Reproduce the records word for word from their beginning through the line that contains "table_header [118, 749, 637, 777]", including that line, and leave the pictures out of your answer.

____________

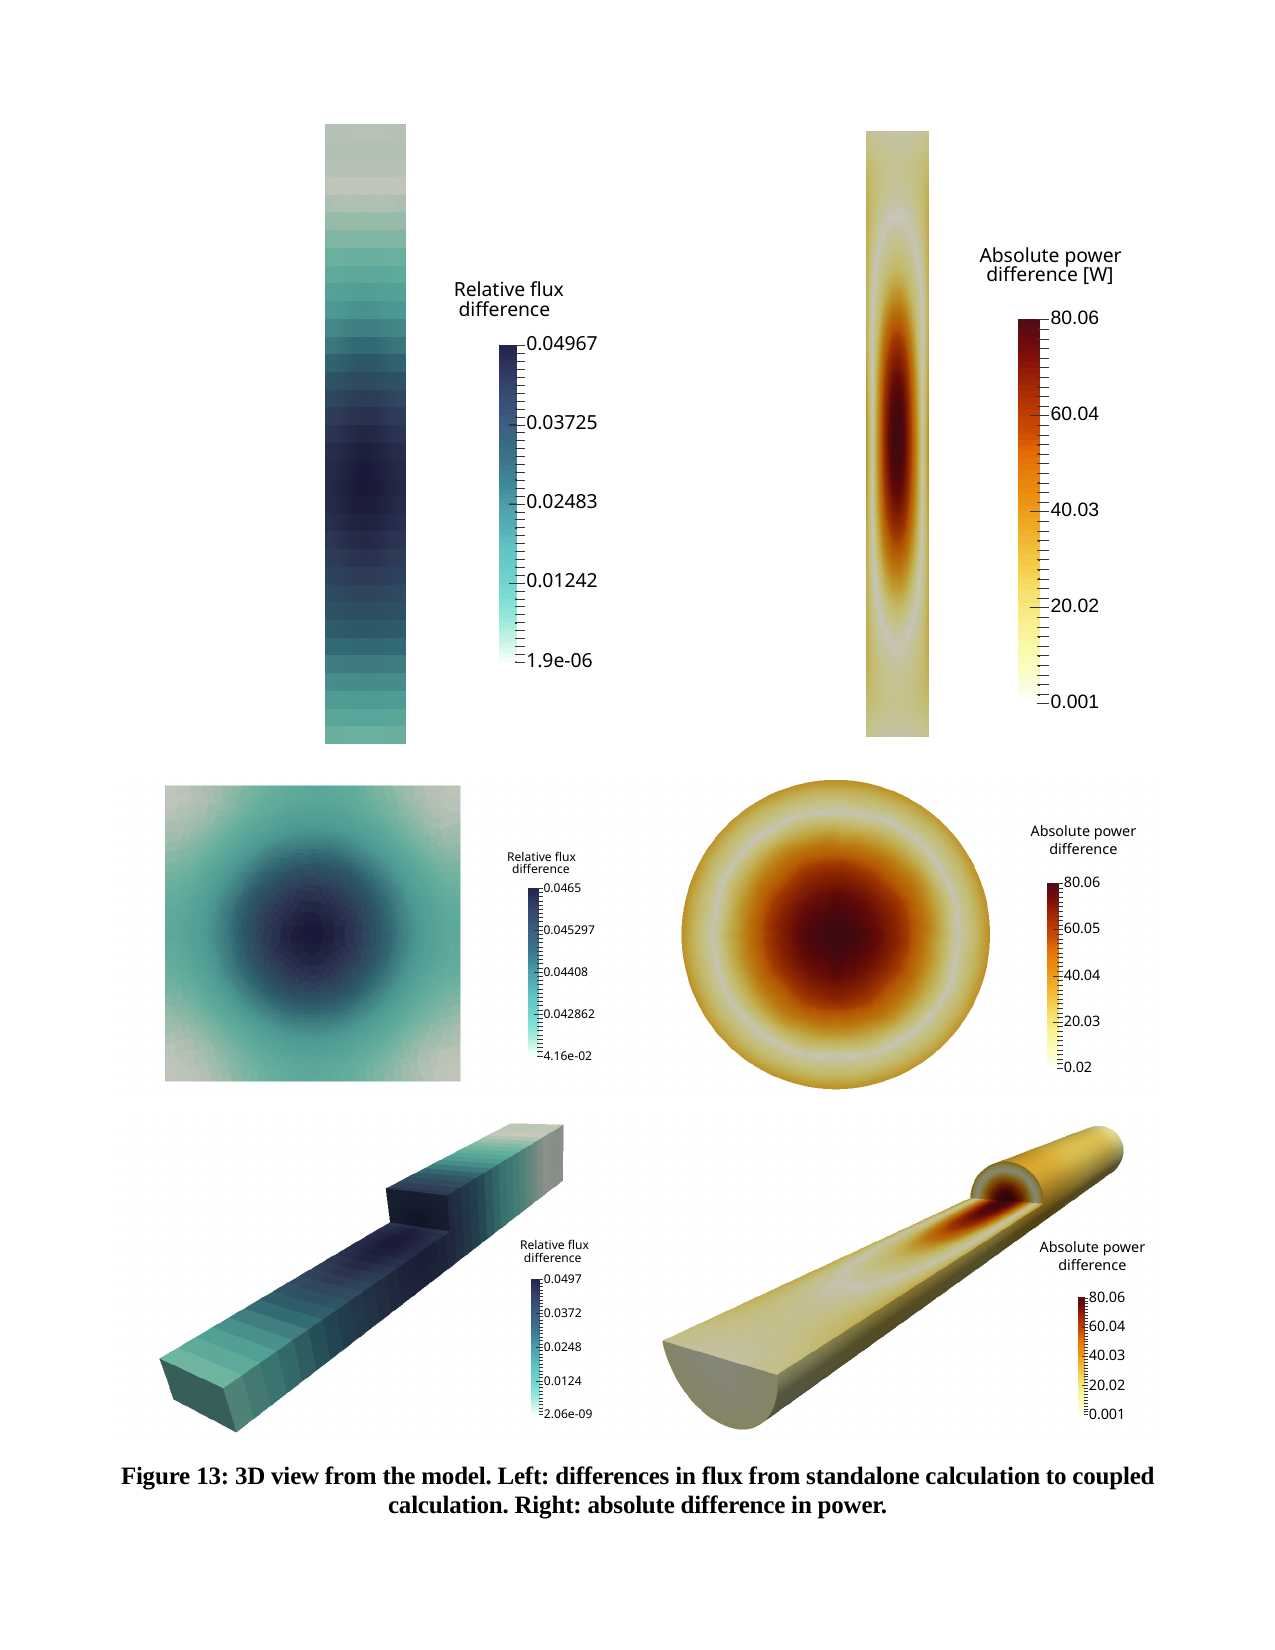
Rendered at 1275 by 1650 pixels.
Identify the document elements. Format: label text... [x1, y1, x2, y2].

table_cell [638, 1091, 1157, 1119]
text Figure 13: 3D view from the model. Left: differences in flux from standalone calculation to coupled calculation. Right: absolute difference in power. [118, 1461, 1157, 1519]
table_cell [638, 1433, 1157, 1461]
table_header [118, 749, 637, 777]
table_header [638, 749, 1157, 777]
table_cell [118, 1433, 637, 1461]
table_cell [118, 1091, 637, 1119]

____________

**Answer below**
Rendered at 1275 by 1650 pixels.
Identify the document elements. Format: label text... [x1, y1, x2, y2].

table_cell [638, 1091, 1157, 1119]
text Figure 13: 3D view from the model. Left: differences in flux from standalone calculation to coupled calculation. Right: absolute difference in power. [118, 1461, 1157, 1519]
table_cell [638, 1433, 1157, 1461]
table_header [118, 749, 637, 777]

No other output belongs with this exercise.